> **REQUEST**:
Copy out every line below word for word, leaving the pictures out of your answer.

> **SUPPLIED DATA**:
----
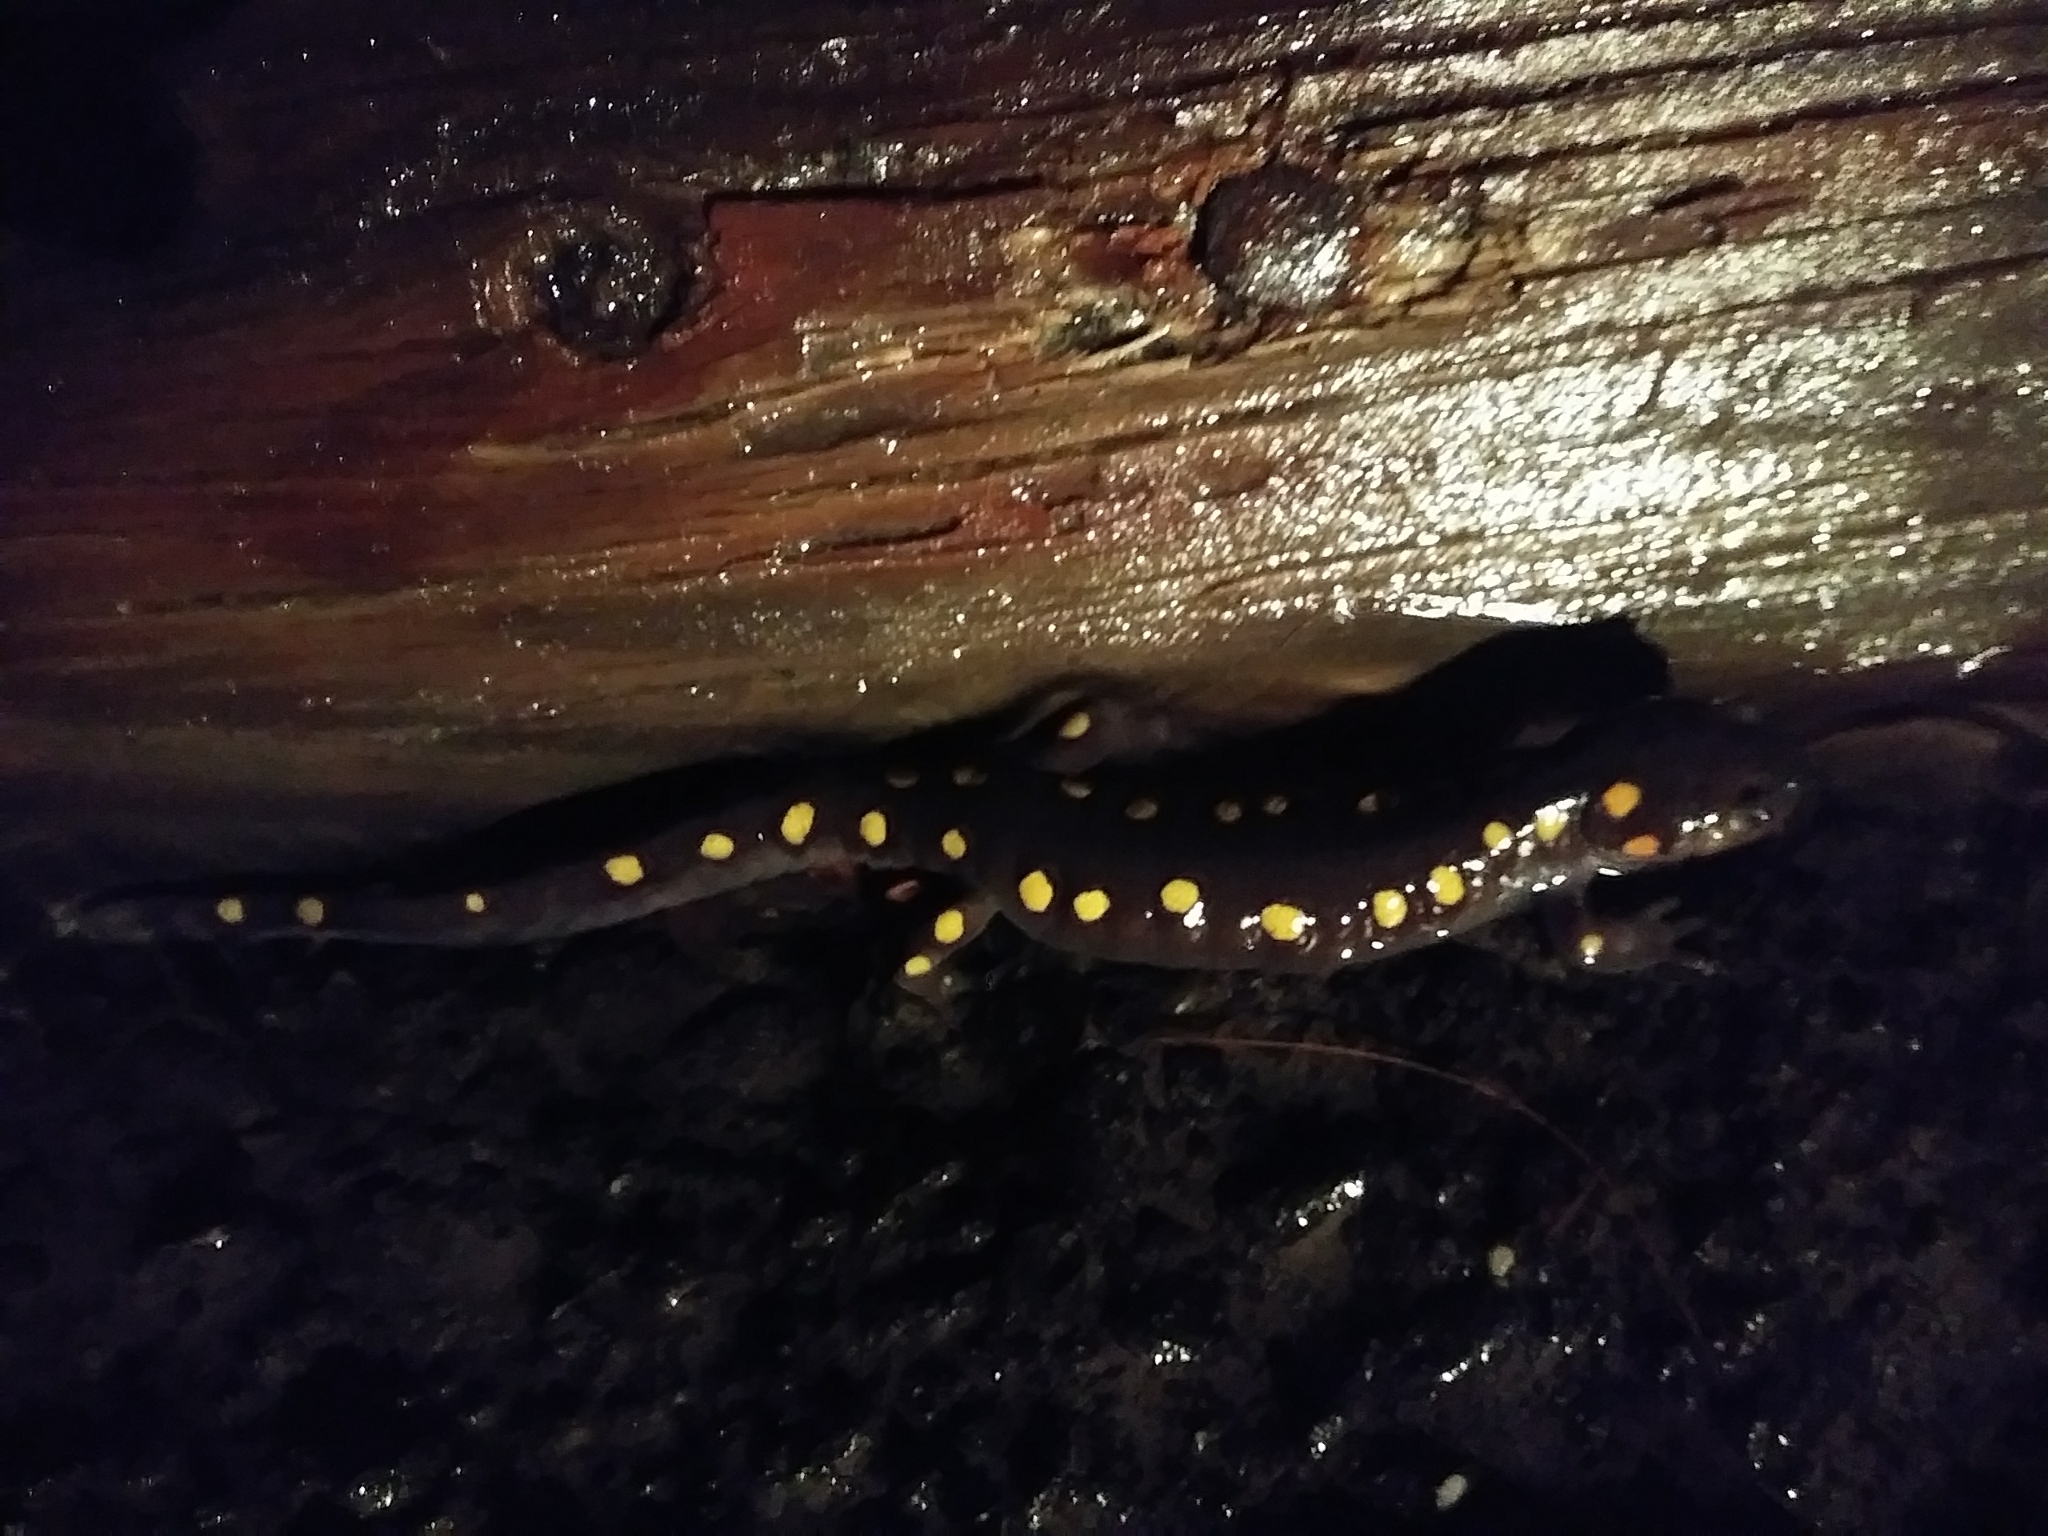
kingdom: Animalia
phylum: Chordata
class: Amphibia
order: Caudata
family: Ambystomatidae
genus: Ambystoma
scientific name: Ambystoma maculatum
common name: Spotted salamander
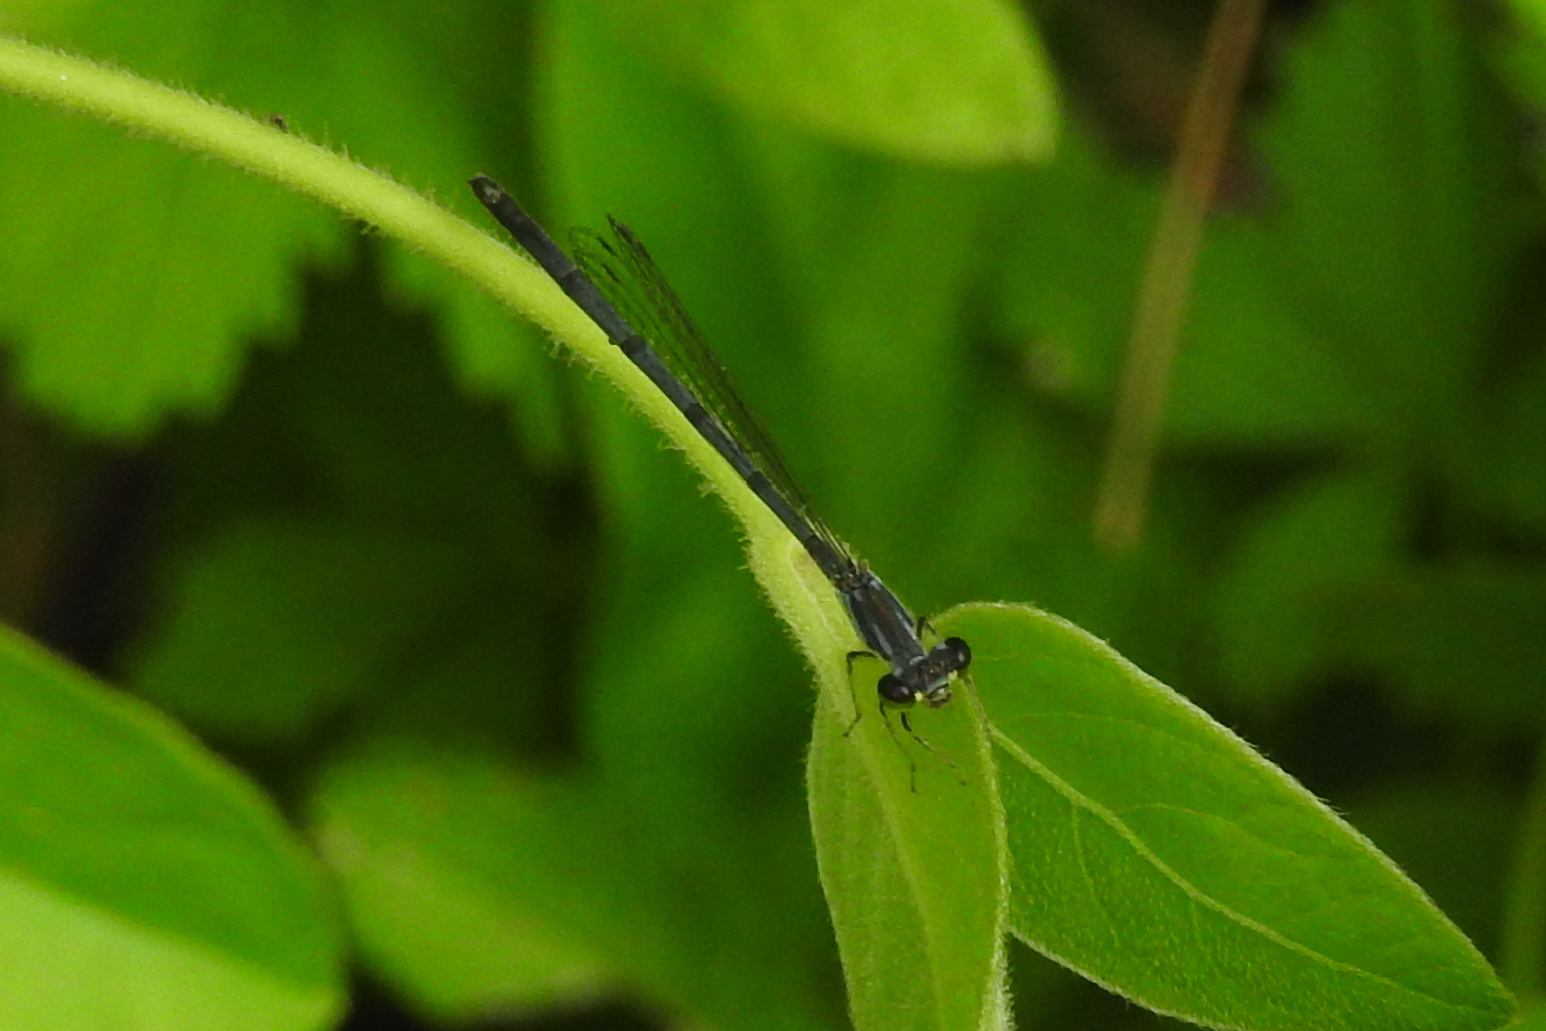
----
> **RESULT**:
kingdom: Animalia
phylum: Chordata
class: Amphibia
order: Caudata
family: Ambystomatidae
genus: Ambystoma
scientific name: Ambystoma maculatum
common name: Spotted salamander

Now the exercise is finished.